Many countries have a history of managing water as a commodity rather than as a resource. Integrated water resource management is necessary to safeguard the sustainable use of water resources, balance and optimize, the various uses, and a cast a wide net of supporting interventions and measures. Integration in water resource management needs to take place at different levels.- At the national level, where national water management plans and water agencies give water resource management a place in national policies enabling the integration of water management with policies in other fields. At the regional level, where integrated water resource management concerns main operational hydrological units: river basins, lake catchments or aquifers. Here, the main challenge will be to balance the interests and policies of different stake holders and to bring water management as carried out by the different water users and operators together under a common umbrella. At the local level, where important gains and win-win situations are possible, e.g. by integrating irrigation management, water supply, ground water recharge and storm water management: or by bringing together irrigation, drainage, and reuse management; or by taking joint account of water quality and quantity; or by improving the management of main water operators- such as water supply companies, irrigation agencies and farmer groups.
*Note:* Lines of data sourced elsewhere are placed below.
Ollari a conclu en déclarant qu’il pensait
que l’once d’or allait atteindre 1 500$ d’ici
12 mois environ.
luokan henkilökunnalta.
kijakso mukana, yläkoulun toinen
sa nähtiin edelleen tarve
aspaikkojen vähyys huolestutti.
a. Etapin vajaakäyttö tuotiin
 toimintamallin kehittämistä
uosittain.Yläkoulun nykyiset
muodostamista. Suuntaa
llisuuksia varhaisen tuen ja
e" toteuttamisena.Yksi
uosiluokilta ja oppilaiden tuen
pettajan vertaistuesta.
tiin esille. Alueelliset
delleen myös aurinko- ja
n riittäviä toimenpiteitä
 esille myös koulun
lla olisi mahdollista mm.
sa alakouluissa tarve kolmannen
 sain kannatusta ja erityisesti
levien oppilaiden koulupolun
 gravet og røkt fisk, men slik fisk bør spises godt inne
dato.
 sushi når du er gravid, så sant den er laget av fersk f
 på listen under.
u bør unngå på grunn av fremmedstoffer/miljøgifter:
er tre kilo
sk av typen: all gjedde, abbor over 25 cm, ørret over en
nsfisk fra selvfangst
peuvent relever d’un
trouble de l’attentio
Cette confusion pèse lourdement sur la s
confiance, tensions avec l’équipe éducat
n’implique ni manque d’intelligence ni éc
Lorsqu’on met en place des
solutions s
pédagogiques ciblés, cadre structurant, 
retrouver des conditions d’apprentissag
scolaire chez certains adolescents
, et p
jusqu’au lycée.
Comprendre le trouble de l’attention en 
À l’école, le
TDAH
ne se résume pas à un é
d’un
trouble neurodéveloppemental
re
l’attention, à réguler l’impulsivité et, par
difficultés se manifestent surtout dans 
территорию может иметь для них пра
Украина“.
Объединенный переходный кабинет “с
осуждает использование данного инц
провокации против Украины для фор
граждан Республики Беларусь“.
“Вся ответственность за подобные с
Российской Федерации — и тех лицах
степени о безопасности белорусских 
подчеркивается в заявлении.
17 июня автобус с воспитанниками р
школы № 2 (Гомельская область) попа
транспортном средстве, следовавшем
Better management to reduce the demand for the water has great potential to reduce water stress and hydropower requirements. An improved system, management, particularly for irrigated agriculture, has tremendous potential for reducing waste, while increasing the efficiency of irrigation systems. As a last word I think it would not be wrong to suggest the National Governments to back up their commitments with appropriate legislation and management system for sustainable use of water resources and since the year offers a wonderful opportunity to raise awareness about water issues, the respective national governments should motivate people of all ages to get involved, so that each individual may have something to contribute.
References:
1. The United Nations General Assembly Resolution 2003.